Japanese ASR: Fine-Tuning Wav2vec2

Has anyone had any luck training a Wav2Vec2 model with Japanese (or any language with a large number of characters in the alphabet like Chinese)?

I was interested to see how a naive approach would perform so tried the standard training script on a fairly powerful box using the Common Voice Japanese dataset and always hit OOM errors on the first Eval stage. The dataset uses Kanji for the labelled text sections, so the resulting vocab is pretty big which I suspect is the problem, but might also make a resulting model perform badly due to the different pronunciations a single Kanji can carry in different contexts.

For those not familiar with Japanese, it uses a mixture of two phonetic alphabets, Hiragana and Katakana (the second mostly used for phonetically representing foreign imported words) where the characters have specific sounds, and Kanji which can have different pronunciations depending on context (here is a nice example).

There are 46 characters each in Hiragana and Katakana (along with accent type marks that extend it to 71 distinct sounds) while there are tens of thousands of different Kanji.

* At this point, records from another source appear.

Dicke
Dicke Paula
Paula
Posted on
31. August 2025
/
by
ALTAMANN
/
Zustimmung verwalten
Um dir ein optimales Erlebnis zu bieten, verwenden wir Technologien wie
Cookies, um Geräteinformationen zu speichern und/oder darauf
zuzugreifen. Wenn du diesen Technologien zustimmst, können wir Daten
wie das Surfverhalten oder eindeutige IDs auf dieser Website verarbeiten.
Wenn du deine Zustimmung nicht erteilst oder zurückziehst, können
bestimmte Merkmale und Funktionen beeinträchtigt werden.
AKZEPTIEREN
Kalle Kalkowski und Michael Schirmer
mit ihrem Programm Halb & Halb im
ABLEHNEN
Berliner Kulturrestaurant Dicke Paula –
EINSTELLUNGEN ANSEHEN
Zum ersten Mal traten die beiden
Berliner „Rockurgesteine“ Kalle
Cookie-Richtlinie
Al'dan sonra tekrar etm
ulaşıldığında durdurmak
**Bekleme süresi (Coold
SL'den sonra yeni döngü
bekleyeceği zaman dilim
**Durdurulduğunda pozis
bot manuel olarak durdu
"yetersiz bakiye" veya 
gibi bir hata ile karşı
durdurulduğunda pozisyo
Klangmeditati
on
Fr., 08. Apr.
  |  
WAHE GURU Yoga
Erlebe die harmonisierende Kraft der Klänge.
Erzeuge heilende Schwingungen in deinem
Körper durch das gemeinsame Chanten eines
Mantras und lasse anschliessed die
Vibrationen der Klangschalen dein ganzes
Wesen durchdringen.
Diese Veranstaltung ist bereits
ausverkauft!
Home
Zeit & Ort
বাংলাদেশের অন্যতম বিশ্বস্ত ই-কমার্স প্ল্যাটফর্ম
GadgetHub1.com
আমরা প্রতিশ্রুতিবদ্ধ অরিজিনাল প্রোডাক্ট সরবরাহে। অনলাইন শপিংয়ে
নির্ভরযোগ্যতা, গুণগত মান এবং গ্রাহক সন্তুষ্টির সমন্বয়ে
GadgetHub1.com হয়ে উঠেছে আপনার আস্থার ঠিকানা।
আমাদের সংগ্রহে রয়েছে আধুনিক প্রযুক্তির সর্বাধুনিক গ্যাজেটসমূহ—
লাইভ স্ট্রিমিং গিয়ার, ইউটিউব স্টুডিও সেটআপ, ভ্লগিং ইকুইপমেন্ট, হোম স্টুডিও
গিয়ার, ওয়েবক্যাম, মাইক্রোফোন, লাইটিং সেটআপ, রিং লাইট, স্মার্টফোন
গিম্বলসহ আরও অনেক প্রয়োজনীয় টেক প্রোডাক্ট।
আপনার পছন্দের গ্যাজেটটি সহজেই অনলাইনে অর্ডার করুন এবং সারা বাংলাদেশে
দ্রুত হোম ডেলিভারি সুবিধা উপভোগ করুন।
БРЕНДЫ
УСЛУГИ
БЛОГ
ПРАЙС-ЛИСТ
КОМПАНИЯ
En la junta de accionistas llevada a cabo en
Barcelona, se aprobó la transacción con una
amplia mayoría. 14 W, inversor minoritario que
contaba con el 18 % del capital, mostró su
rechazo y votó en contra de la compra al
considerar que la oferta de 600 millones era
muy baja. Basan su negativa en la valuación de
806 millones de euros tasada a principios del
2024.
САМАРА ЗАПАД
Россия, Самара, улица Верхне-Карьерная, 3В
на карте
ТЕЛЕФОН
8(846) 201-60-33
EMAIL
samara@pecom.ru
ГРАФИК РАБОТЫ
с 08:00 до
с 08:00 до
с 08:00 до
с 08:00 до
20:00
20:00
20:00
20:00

I was thinking of seeing whether I could first map the texts to a Hiragana and Katakana alphabet and train the model to produce a transcript only using the phonetic characters and then perhaps use a language model to try and convert them back to Kanji but I was interested if anyone else had tried approaching this problem.

I see there’s a few libraries out there for handling the text conversion.

for example.

Trying to train some other language models at the moment, but will give this approach a go and update if I can get it working.